[Excerpt provided — start]
Delegate subtasks are cheap in parallel but expensive in total cost. Runtime AI should apply:

  • max_parallel_subtasks: 4
    — hard cap, inspired by deer-flow's
    subagent_limit_middleware
    .
  • max_subtasks_per_session: 12
    — escalate to user if the plan generates more.
  • subtask_timeout_headroom: 1.2x
    — if any axis exceeds 1.2× its budget, kill immediately.

When This Skill Is Used

  • Runtime AI decomposed a complex research question into 3+ sub-questions and wants to execute them in parallel sessions.
  • A single sub-question is so expensive that the parent planner wants it quarantined (cost / time).
  • The parent planner wants per-subtask accountability (which sub-questions succeeded; which were over-budget; where to follow up).

When NOT Used

  • Trivial single-query research — overkill; just call a channel directly.
  • Cross-cutting reflection / synthesis — that's
    synthesize-knowledge
    , not a subtask boundary.

Related Skills

  • Produces input from →
    decompose-task
    .
  • Feeds output to →
    assemble-context
    /
    synthesize-knowledge
    /
    citation-index
    .
  • Cost controlled by →
    autosearch:model-routing
    (Standard tier default for the subtask body; Best for the final consolidation).

MCP Tool Usage

Use the

delegate_subtask
MCP tool to run a query across multiple channels in parallel:

delegate_subtask(
  task_description="Find Chinese UGC discussions about Cursor AI editor",
  channels=["xiaohongshu", "zhihu", "bilibili"],
  query="Cursor AI 编程助手 用户体验",
  max_per_channel=5
)
[Excerpt provided — finish]
• Problem details
Copy out the portion of the subtask-delegation excerpt between "When This Skill" and "a channel directly.", inclusive. The listing that comes next is drawn from a separate source.
[Data under study — start]
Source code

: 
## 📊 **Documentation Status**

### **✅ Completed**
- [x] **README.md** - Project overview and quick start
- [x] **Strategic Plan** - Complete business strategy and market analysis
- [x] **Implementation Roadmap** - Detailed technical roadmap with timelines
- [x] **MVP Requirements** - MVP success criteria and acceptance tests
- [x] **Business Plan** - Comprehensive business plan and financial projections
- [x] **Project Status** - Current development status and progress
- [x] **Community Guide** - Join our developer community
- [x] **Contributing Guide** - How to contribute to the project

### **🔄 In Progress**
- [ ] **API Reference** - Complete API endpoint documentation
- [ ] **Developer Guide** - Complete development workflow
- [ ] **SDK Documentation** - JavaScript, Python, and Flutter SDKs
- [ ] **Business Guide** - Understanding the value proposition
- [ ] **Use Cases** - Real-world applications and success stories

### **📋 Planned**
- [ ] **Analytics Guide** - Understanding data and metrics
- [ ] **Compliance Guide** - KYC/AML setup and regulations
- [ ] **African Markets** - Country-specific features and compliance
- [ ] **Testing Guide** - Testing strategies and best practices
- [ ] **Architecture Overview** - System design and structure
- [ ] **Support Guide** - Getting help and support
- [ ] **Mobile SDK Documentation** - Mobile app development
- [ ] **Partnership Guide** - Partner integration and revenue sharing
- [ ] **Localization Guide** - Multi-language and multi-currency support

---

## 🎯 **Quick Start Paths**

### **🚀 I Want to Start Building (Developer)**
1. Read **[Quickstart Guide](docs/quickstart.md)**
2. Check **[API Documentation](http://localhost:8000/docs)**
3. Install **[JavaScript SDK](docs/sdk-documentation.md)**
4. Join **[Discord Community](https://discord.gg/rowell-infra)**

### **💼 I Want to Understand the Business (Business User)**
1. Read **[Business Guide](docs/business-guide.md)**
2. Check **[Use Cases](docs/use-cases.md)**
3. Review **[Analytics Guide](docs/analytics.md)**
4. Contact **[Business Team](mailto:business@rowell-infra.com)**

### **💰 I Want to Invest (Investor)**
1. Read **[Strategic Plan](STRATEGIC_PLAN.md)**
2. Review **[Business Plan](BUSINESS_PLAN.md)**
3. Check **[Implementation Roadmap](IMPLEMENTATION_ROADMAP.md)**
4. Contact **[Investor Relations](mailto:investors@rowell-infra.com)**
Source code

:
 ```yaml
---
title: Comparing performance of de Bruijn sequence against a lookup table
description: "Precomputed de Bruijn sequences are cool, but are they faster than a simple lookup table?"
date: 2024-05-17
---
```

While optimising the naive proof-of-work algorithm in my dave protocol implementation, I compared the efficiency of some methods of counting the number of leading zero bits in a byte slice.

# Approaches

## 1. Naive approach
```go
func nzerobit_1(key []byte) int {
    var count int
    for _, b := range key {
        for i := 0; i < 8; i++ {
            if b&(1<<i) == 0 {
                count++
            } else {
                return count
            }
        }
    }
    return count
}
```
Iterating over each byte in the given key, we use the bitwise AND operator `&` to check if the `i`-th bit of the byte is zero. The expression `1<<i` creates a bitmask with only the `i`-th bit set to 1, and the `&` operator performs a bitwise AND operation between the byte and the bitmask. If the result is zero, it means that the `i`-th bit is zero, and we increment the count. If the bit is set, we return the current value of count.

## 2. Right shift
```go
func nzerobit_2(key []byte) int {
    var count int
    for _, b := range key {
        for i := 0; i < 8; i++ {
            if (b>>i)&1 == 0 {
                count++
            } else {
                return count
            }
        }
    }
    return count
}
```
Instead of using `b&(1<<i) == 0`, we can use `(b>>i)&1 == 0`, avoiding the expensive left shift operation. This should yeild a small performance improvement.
[Data under study — finish]
• Answer box
When This Skill Is Used

  • Runtime AI decomposed a complex research question into 3+ sub-questions and wants to execute them in parallel sessions.
  • A single sub-question is so expensive that the parent planner wants it quarantined (cost / time).
  • The parent planner wants per-subtask accountability (which sub-questions succeeded; which were over-budget; where to follow up).

When NOT Used

  • Trivial single-query research — overkill; just call a channel directly.